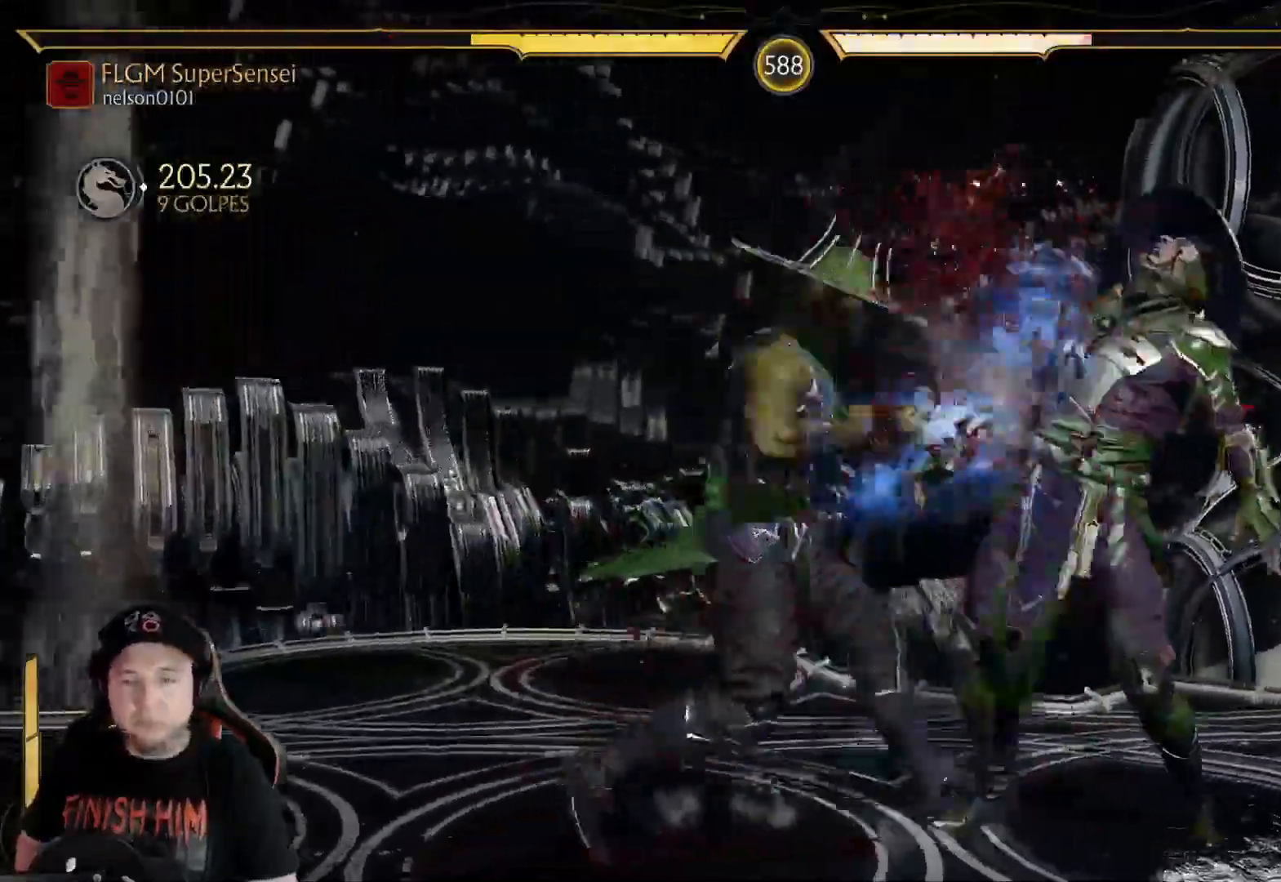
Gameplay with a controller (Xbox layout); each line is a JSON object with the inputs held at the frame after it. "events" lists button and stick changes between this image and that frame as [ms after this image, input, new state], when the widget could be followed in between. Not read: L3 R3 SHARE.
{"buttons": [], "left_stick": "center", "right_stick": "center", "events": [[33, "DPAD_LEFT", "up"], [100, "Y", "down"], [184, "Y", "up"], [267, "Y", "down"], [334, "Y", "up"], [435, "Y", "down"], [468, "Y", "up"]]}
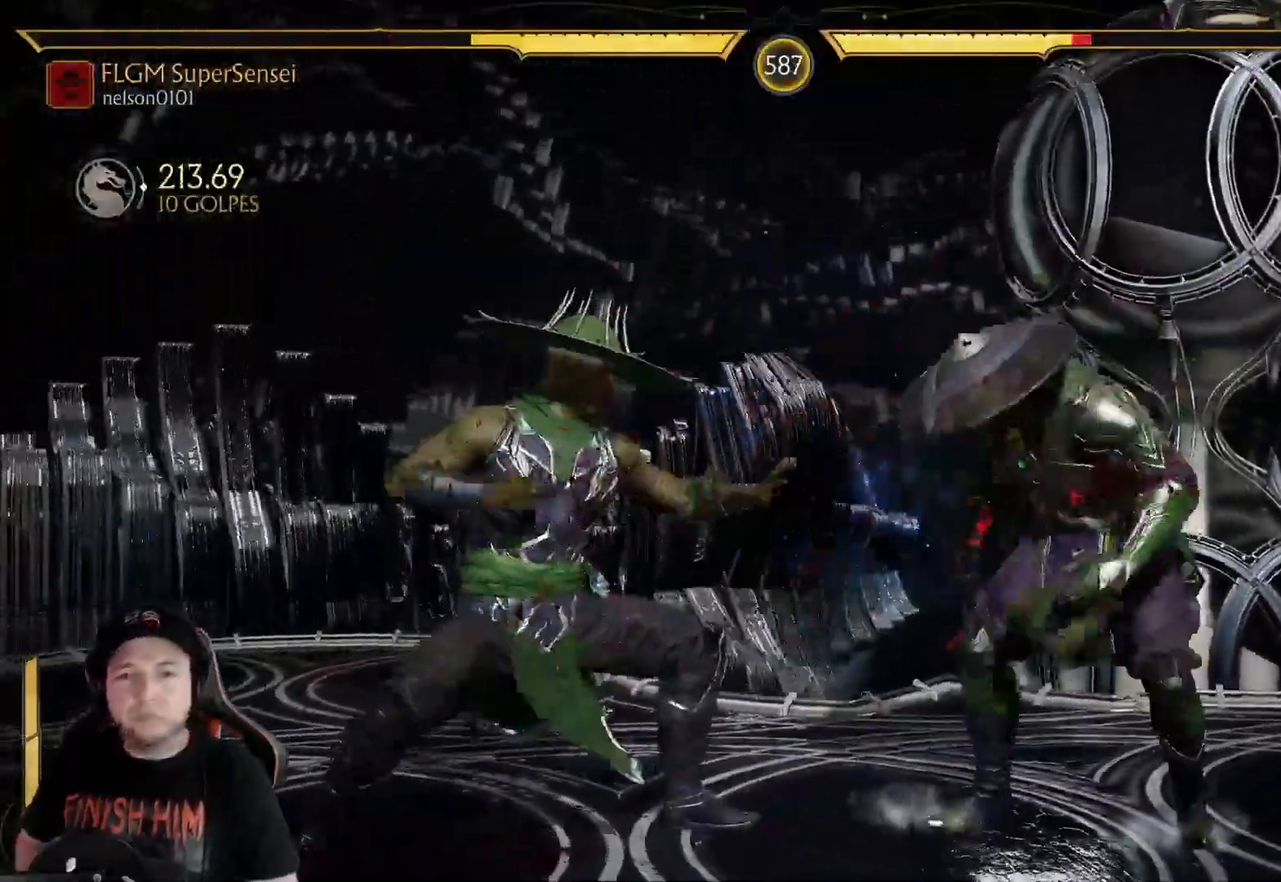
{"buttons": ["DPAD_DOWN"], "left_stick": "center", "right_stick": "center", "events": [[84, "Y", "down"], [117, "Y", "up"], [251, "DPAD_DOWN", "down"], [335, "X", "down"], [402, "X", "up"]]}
· · · · ·
Copy out every line of the data exactly, leaving the images behind.

Gameplay with a controller (Xbox layout); each line is a JSON object with the inputs held at the frame after it. "events" lists button and stick changes between this image and that frame as [ms after this image, input, new state], when the widget could be followed in between. Not read: L3 R3 SHARE.
{"buttons": [], "left_stick": "center", "right_stick": "center", "events": [[33, "DPAD_LEFT", "up"], [100, "Y", "down"], [184, "Y", "up"], [267, "Y", "down"], [334, "Y", "up"], [435, "Y", "down"], [468, "Y", "up"]]}
{"buttons": ["DPAD_DOWN"], "left_stick": "center", "right_stick": "center", "events": [[84, "Y", "down"], [117, "Y", "up"], [251, "DPAD_DOWN", "down"], [335, "X", "down"], [402, "X", "up"]]}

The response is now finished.